== DATA ==
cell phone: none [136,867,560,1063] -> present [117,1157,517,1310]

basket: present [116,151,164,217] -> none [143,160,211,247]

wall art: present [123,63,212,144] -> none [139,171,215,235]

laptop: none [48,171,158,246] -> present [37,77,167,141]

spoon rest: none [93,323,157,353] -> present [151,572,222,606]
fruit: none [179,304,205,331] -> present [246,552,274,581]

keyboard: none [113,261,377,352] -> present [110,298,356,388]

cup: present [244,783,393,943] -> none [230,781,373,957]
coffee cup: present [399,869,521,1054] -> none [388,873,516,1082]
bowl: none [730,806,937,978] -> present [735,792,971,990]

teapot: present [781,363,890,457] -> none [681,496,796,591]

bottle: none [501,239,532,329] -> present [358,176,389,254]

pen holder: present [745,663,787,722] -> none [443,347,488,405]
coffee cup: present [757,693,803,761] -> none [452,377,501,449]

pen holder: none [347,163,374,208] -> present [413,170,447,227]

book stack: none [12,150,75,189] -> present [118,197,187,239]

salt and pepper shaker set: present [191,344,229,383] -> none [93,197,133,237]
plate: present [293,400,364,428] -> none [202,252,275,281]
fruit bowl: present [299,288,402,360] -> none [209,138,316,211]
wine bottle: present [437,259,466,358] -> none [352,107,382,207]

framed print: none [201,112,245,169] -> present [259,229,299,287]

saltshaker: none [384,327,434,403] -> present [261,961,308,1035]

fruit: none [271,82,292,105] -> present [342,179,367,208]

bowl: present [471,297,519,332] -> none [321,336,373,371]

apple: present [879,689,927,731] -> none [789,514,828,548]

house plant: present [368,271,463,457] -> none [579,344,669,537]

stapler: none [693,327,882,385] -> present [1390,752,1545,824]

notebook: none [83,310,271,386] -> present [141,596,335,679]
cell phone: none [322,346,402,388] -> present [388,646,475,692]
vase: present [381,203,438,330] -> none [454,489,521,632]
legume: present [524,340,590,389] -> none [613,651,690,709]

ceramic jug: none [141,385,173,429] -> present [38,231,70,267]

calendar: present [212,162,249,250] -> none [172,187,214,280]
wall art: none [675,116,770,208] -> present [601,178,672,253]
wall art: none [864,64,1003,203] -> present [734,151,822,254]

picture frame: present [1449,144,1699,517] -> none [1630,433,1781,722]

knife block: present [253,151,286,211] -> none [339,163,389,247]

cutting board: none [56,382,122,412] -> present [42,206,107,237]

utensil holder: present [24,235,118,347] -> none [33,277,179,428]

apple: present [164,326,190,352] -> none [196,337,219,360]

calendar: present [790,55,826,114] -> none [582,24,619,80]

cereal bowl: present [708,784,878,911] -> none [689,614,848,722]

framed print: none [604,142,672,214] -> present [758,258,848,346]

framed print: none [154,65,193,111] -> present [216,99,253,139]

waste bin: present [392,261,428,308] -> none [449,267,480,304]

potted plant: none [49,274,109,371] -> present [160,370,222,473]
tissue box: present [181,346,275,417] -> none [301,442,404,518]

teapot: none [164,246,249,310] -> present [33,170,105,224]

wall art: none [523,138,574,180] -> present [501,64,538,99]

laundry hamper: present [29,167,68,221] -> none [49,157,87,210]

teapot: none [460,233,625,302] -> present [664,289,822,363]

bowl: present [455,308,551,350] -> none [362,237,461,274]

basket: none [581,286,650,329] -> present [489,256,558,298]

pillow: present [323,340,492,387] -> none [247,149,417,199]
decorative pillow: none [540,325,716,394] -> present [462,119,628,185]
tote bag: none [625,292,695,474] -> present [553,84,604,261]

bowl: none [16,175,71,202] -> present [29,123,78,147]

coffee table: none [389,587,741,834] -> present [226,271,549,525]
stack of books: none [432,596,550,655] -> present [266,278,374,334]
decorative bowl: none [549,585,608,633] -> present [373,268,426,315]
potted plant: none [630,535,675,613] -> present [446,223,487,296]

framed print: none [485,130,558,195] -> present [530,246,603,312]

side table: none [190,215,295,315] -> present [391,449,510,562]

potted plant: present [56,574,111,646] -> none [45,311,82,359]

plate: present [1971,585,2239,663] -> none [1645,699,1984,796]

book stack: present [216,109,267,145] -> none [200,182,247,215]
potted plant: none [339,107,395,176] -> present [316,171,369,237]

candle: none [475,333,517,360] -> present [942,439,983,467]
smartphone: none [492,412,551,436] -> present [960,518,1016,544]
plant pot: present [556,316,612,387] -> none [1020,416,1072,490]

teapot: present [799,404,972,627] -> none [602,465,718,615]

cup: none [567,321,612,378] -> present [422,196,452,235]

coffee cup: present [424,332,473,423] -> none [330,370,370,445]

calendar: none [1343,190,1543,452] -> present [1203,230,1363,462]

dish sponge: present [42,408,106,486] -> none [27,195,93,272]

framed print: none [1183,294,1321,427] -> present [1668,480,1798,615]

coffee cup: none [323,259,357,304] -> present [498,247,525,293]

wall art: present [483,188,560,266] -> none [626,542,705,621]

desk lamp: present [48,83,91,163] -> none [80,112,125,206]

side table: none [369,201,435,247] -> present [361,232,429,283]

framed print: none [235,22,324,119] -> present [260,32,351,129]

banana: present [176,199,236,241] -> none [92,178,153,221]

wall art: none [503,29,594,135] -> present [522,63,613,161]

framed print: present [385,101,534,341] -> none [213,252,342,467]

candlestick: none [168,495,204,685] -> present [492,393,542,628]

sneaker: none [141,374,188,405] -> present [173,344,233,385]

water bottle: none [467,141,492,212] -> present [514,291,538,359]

== AIM OF THE EXERCISE ==
Check each line of the records for the string "coffee" and state how many lines contain it. Give only the number.

== ANSWER ==
5